WARTABANJAR.COM, BANJARMASIN – Pemerintah sekarang menertibkan dengan tegas mengenai tanah yang tidak dikelola dengan benar oleh pemilik hak atas tanah dengan dikeluarkannya Peraturan Pemerintah Nomor 20 Tahun 2021 Tentang Penertiban Kawasan dan Tanah Telantar (PP 20/2021).

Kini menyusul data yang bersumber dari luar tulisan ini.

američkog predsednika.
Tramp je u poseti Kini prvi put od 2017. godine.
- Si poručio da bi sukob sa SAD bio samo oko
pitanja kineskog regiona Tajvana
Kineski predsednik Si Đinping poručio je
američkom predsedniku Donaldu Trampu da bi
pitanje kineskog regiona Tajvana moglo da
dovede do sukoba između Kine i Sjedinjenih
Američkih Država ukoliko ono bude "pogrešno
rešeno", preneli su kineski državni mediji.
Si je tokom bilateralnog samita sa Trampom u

Jadi apabila tanah tidak dikelola dengan benar dan dibiarkan begitu saja walaupun anda memiliki surat tanah, maka akan diambil oleh Negara dan menjadi milik Negara.

Pengamat hukum yang juga berprofesi sebagai Pengacara,Nadhiv Audhah menjelaskan, dalam Peraturan Pemerintah tersebut menjelaskan mengenai tanah telantar sebagaimana disebutkan dalam Pasal 1 ayat (3) PP 20/2021 merupakan tanah hak, tanah hak pengelolaan, dan tanah yang diperoleh berdasarkan penguasaan atas tanah, yang sengaja tidak diusahakan, tidak dipergunakan, tidak dimanfaatkan, dan atau tidak dipelihara.

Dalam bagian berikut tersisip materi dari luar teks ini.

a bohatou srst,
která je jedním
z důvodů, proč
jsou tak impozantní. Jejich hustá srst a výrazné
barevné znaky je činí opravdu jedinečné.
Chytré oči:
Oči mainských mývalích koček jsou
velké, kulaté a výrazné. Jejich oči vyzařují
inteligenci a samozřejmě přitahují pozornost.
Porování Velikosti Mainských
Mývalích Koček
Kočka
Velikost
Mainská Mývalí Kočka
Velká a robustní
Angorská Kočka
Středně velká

“Walaupun kita memiliki tanah yang sudah didaftarakan di Kantor Pertanahan dengan dasar sertifikat hak milik (SHM), apabila pemerintah menganggap kita menelantarkan tanah tersebut maka akan diambil alih oleh Negara. Pemerintah bisa mengambil tanah yang terdaftar maupun tidak terdaftar dikarenakan tanah tersebut dianggap Negara menjadi tanah terlantar,” katanya.

Dia pun mengatakan, agar tanah tidak menjadi tanah telantar dan diambil oleh negara maka pemilik atas tanah memiliki kewajiban sesuai disebutkan dalam Pasal 4 PP Nomor 20/2021 yaitu wajib mengusahakan, mempergunakan dan menguasai tanah miliknya tersebut serta pemilik tanah juga wajib melaporkan penggunaan tanah miliknya secara berkala.

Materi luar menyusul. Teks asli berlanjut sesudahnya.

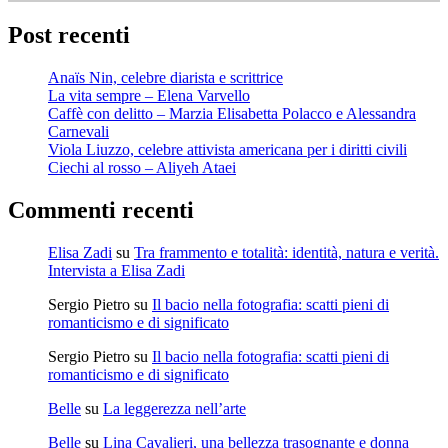
Post recenti
Anaïs Nin, celebre diarista e scrittrice
La vita sempre – Elena Varvello
Caffè con delitto – Marzia Elisabetta Polacco e Alessandra
Carnevali
Viola Liuzzo, celebre attivista americana per i diritti civili
Ciechi al rosso – Aliyeh Ataei
Commenti recenti
Elisa Zadi
su
Tra frammento e totalità: identità, natura e verità.
Intervista a Elisa Zadi
Sergio Pietro
su
Il bacio nella fotografia: scatti pieni di
romanticismo e di significato
Sergio Pietro
su
Il bacio nella fotografia: scatti pieni di
romanticismo e di significato
Belle
su
La leggerezza nell’arte
Belle
su
Lina Cavalieri, una bellezza trasognante e donna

Untuk itu, dalam Pasal 5 ayat (1) PP Nomor 20/2021 menyebutkan, apabila pemilik tanah dengan sengaja tidak mempergunakan atau memanfaatkan tanah tersebut untuk dikuasai, maka akan diambil alih oleh Negara.

“Dalam hal ini pemerintah ingin menegaskan bahwa, kita bukan hanya membeli dan memilki surat tanah saja, melainkan tanah tersebut harus dipergunakan untuk dikuasai dan melaporkan secara berkala kepemilikan tanah tersebut kepada kantor pertanahan,” jelasnya.

Tanah hak milik bisa menjadi tanah terlantar sebagaimana disebutkan dalam Pasal 7 ayat (2) apabila tanah tersebut menjadi wilayah perkampungan, dikuasai pihak lain selama 20 tahun terus menerus atau fungsi sosial dari hak atas tanah tersebut tidak terpenuhi.

Oleh sebab itu menurut Nadhiv, walaupun tanah tersebut telah memiliki surat SHM, namun tidak dipergunakan untuk dikuasai dengan benar, SHM tersebut akan hilang fungsi kepemilikannya.

Namun dalam hal ini pemerintah juga ada proses dalam menentukan tanah hak milik tersebut dinyatakan tanah telantar, yang mana pemerintah melalui Kantor Pertanahan melakukan inventarisasi tanah yang terindikasi telantar tersebut.